The issue that arises is that recently an UK report forwarded to the UN panel of experts responsible for monitoring compliance with the sanctions regime in Iran stated that Iran recently attempted to purchase technology for uranium enrichment. That would represent a gross violation of the resolutions still in place and a betrayal to the future deal that imposes strict limits on the nuclear program in exchange for sanctions relief.

The panel of experts released a statement that:

“The UK government informed the panel on 20 April 2015 that it ‘is aware of an active Iranian nuclear procurement network which has been associated with Iran’s Centrifuge Technology Company (TESA) and Kalay Electric Company (KEC)”.

Both companies are under sanctions for suspected involvement in uranium enrichment in military purposes.

On April 2, the deal reached between Iran and the P5 plus 1 in Lausanne envisioned a 70 percent cut in Iran’s capacity to enrich uranium, as well as the reduction of low-enriched uranium stocks. If the news is true, the deal, albeit non-binding, would be breached.

Nonetheless, experts on the matter stated that it would not prove such a point-in-cheek action, as the final agreement has not been reached.

During his speech at the University at New York, Mr. Zarif stated that is the United Stated Congress would refuse the possible agreement, then it would isolate the United States politically from the rest of the world.
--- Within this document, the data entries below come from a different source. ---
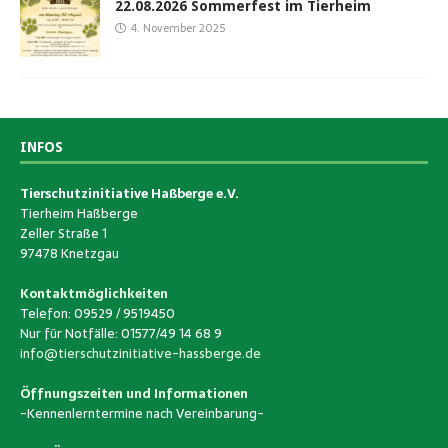
22.08.2026 Sommerfest im Tierheim
4. November 2025
INFOS
Tierschutzinitiative Haßberge e.V.
Tierheim Haßberge
Zeller Straße 1
97478 Knetzgau
Kontaktmöglichkeiten
Telefon: 09529 / 9519450
Nur für Notfälle: 01577/49 14 68 9
info@tierschutzinitiative-hassberge.de
Öffnungszeiten und Informationen
-Kennenlerntermine nach Vereinbarung-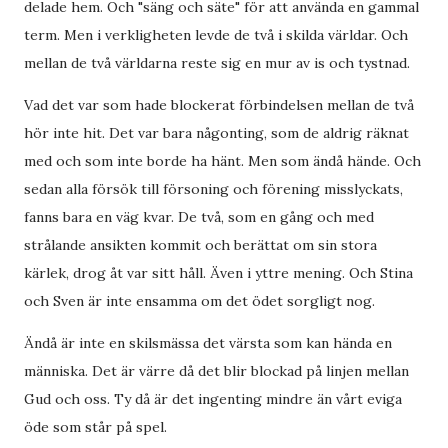
delade hem. Och "säng och säte" för att använda en gammal
term. Men i verkligheten levde de två i skilda världar. Och
mellan de två världarna reste sig en mur av is och tystnad.
Vad det var som hade blockerat förbindelsen mellan de två
hör inte hit. Det var bara någonting, som de aldrig räknat
med och som inte borde ha hänt. Men som ändå hände. Och
sedan alla försök till försoning och förening misslyckats,
fanns bara en väg kvar. De två, som en gång och med
strålande ansikten kommit och berättat om sin stora
kärlek, drog åt var sitt håll. Även i yttre mening. Och Stina
och Sven är inte ensamma om det ödet sorgligt nog.
Ändå är inte en skilsmässa det värsta som kan hända en
människa. Det är värre då det blir blockad på linjen mellan
Gud och oss. Ty då är det ingenting mindre än vårt eviga
öde som står på spel.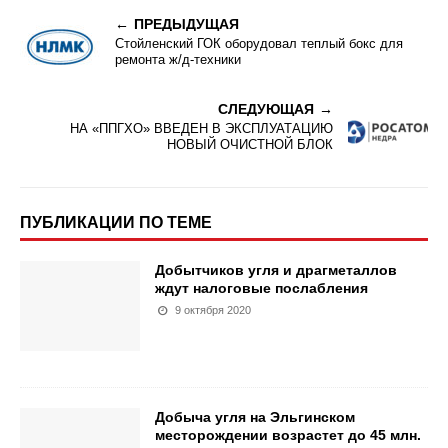
ПРЕДЫДУЩАЯ
Стойленский ГОК оборудовал теплый бокс для
ремонта ж/д-техники
СЛЕДУЮЩАЯ
НА «ППГХО» ВВЕДЕН В ЭКСПЛУАТАЦИЮ
НОВЫЙ ОЧИСТНОЙ БЛОК
ПУБЛИКАЦИИ ПО ТЕМЕ
Добытчиков угля и драгметаллов
ждут налоговые послабления
9 октября 2020
Добыча угля на Эльгинском
месторождении возрастет до 45 млн.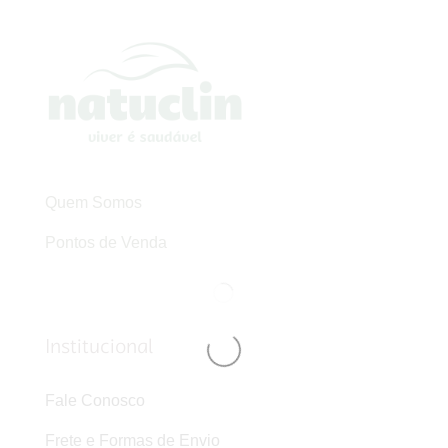
Quem Somos
Pontos de Venda
Institucional
Fale Conosco
Frete e Formas de Envio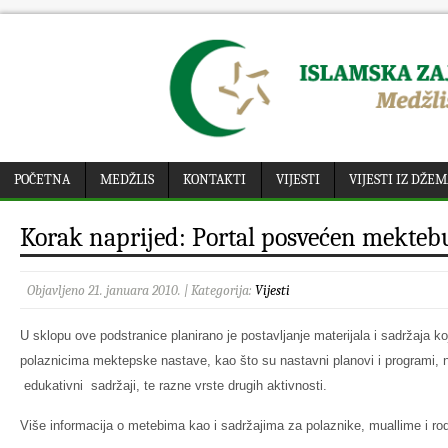
POČETNA
MEDŽLIS
KONTAKTI
VIJESTI
VIJESTI IZ DŽE
Korak naprijed: Portal posvećen mekteb
Objavljeno 21. januara 2010. | Kategorija:
Vijesti
U sklopu ove podstranice planirano je postavljanje materijala i sadržaja koj
polaznicima mektepske nastave, kao što su nastavni planovi i programi, 
edukativni sadržaji, te razne vrste drugih aktivnosti.
Više informacija o metebima kao i sadržajima za polaznike, muallime i rod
“I believe the United States will risk isolating itself in the world if there is an agreement, and it decides to break it. Whether you have a Democratic of Republican president, the United States is bound by international law, whether some senators like it or not,” he added. “And international law requires the United States live up to the terms of an agreement it enters into.”

Further developments on the matter will be reported the following days as today sees the re-opening of negotiations on a draft.